— Passage —
Dim bulbs: Consequential failure

Here is an editorial from today’s Pittsburgh Tribune-Review:

The fate of Americans making conventional incandescent light bulbs shows the “green” future touted as U.S. manufacturing’s salvation is yet another faulty government premise.

Congress effectively outlawed incandescent bulbs as of 2014 (the measure was signed into law by President George W. Bush in 2008). The Obama administration portrays their leading “green” replacements — spiral-shaped compact fluorescent light bulbs (CFLs), which American engineers developed in the 1970s — as a bonanza for U.S. manufacturers.

Yet The Washington Post reports that when General Electric this month closes its last U.S. incandescent bulb factory in Virginia, that plant’s 200 workers won’t go on to make CFLs for GE. No, they’ll simply be jobless. GE can’t compete with Chinese makers of labor-intensive CFLs.

— Set task A —
Answer these questions using the light bulb editorial.
(i) In what year was the measure outlawing incandescent bulbs signed into law, and by which president?
(ii) Who developed compact fluorescent light bulbs, and in what decade?
(iii) How many workers are at the Virginia plant that General Electric is closing?
— Set task B —
Write a continuation of the light bulb editorial, starting after its final sentence about GE and Chinese makers of CFLs.
The material after the light bulb editorial stands on its own and is separate from it.

— Data shown —
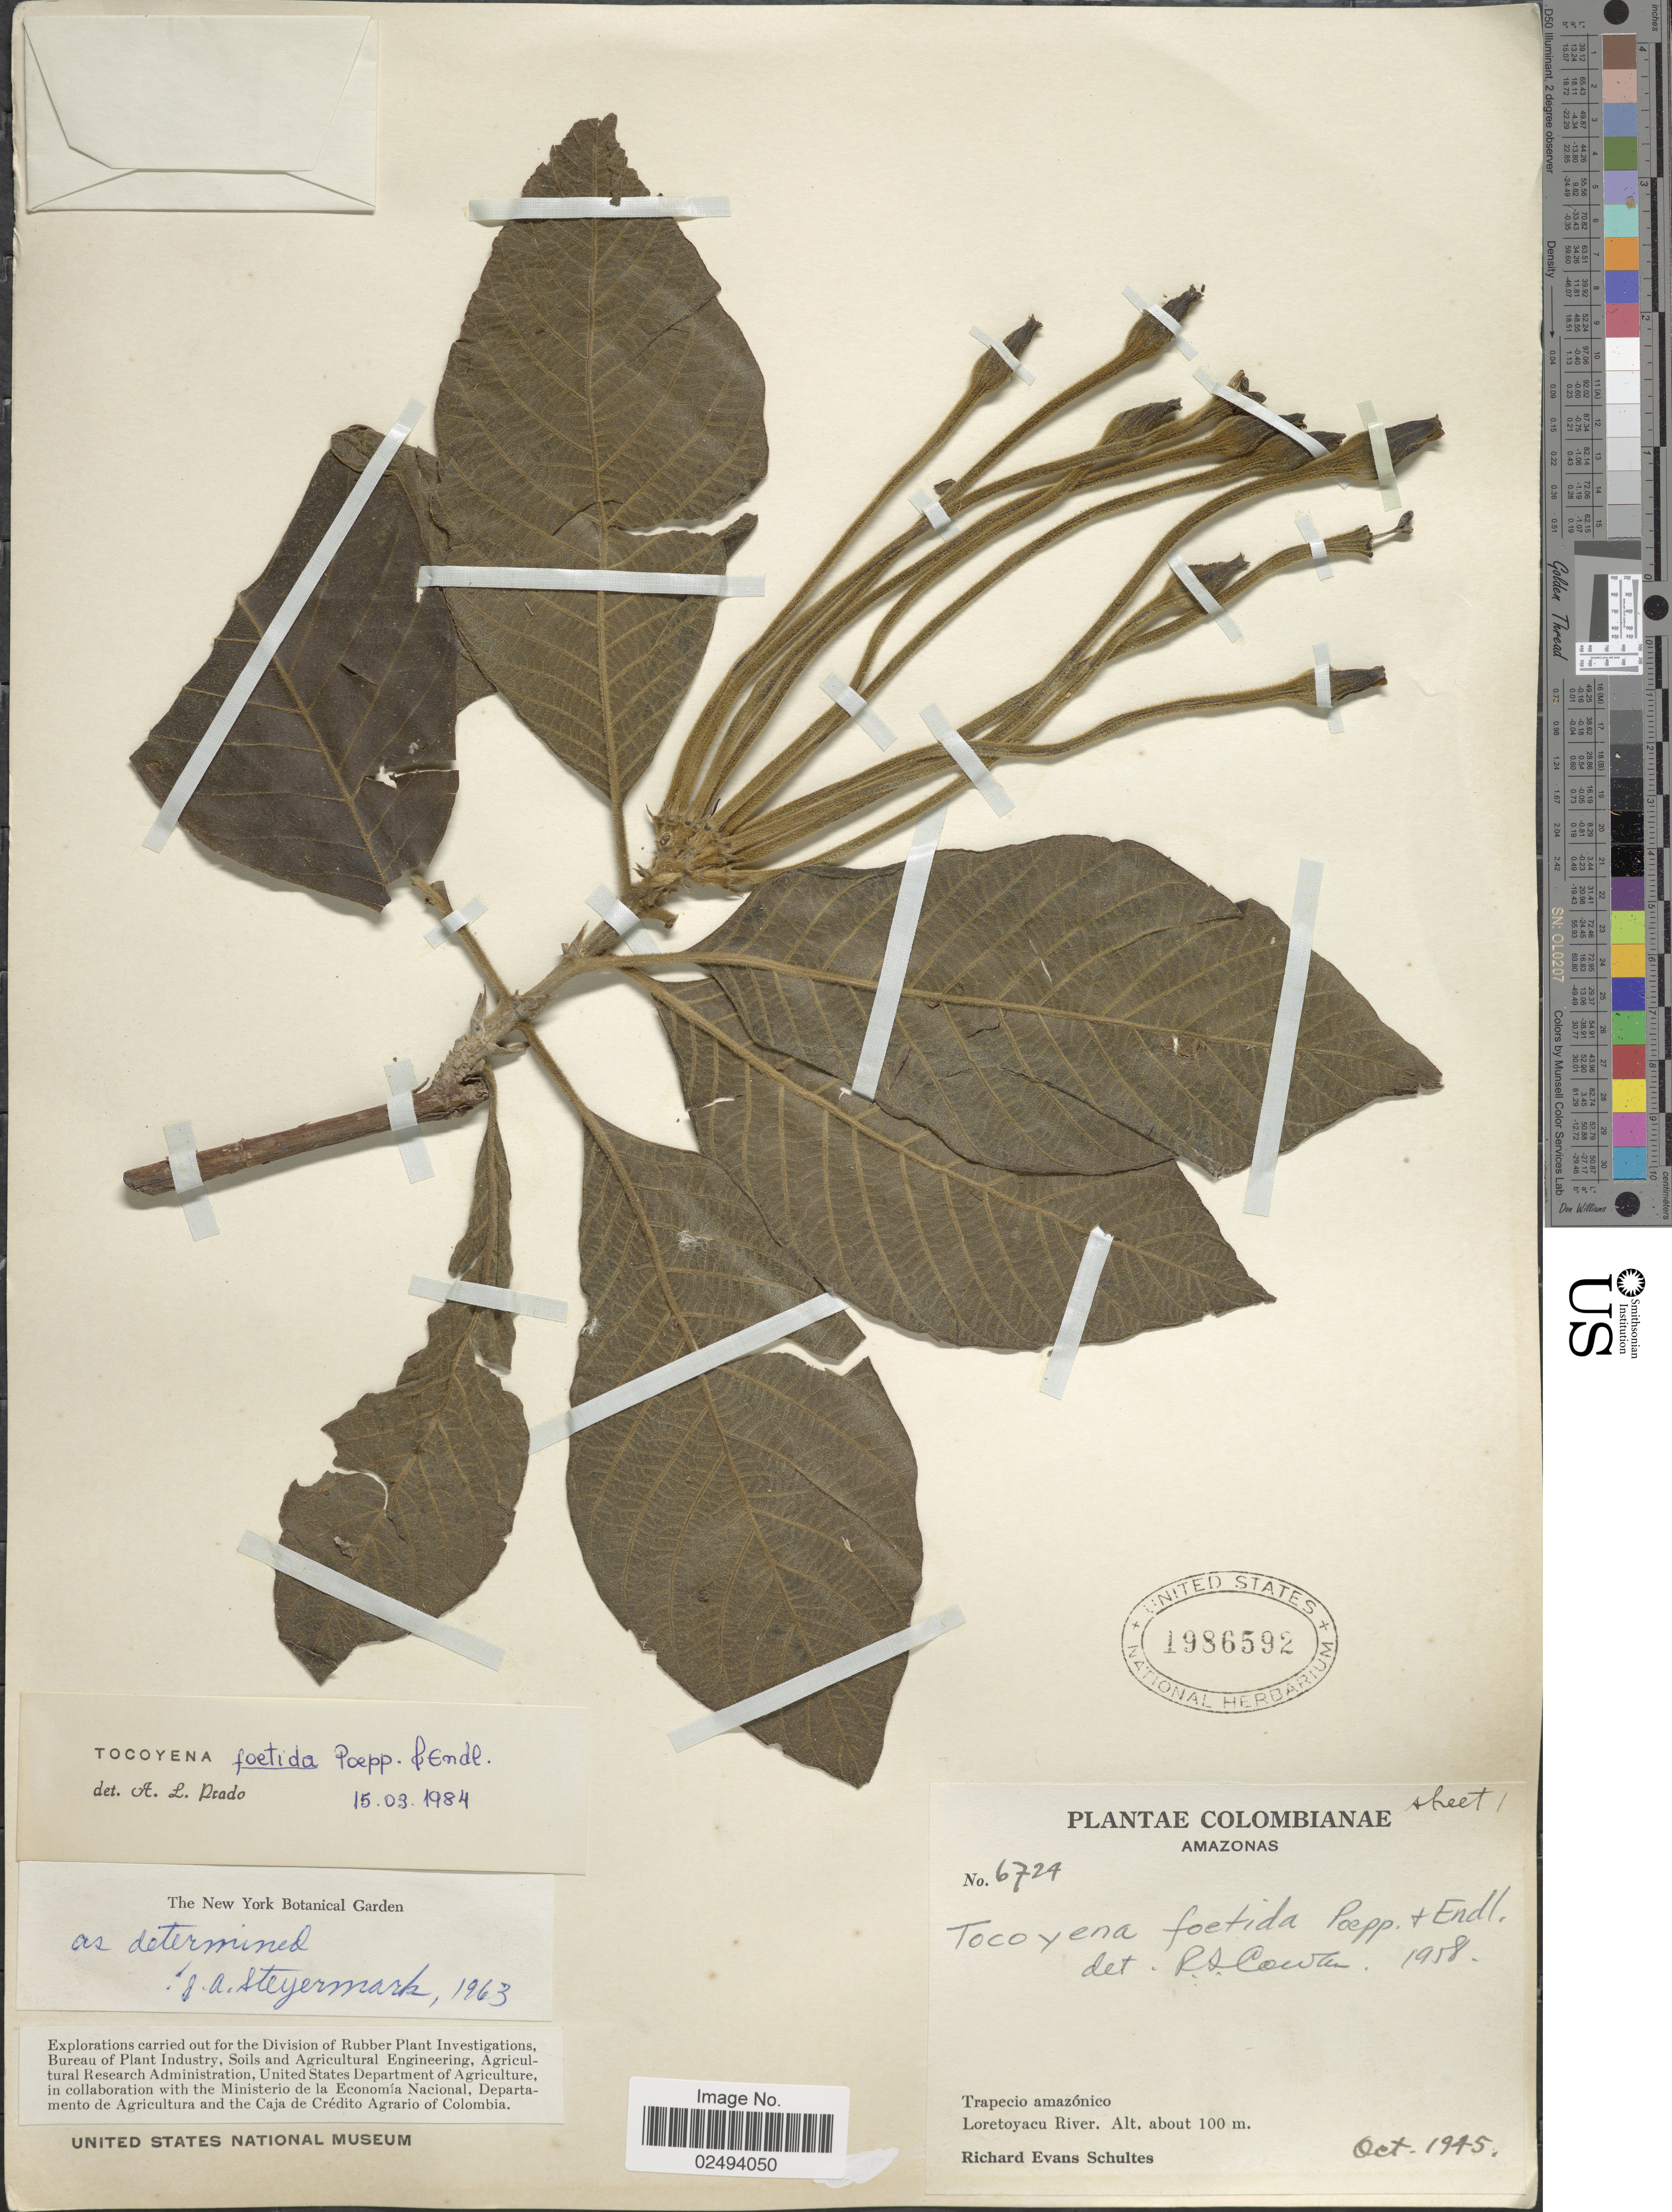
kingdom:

— Expected answer A —
(i) 2008, by President George W. Bush.
(ii) American engineers, in the 1970s.
(iii) 200.

— Expected answer B —
Compact flourescents indeed use less energy than incandescents. But their “green” benefits are as dubious as their benefits for U.S. manufacturers. The mercury they contain makes routine disposal a pain and a broken CFL practically a hazmat incident — hardly eco-friendly characteristics. They’re also vulnerable to temperature extremes and don’t emit light instantaneously.

Producing unintended negative consequences while failing to deliver promised economic and ecological advantages, compact fluorescent bulbs exemplify yet again just how off-target government “green” policies are.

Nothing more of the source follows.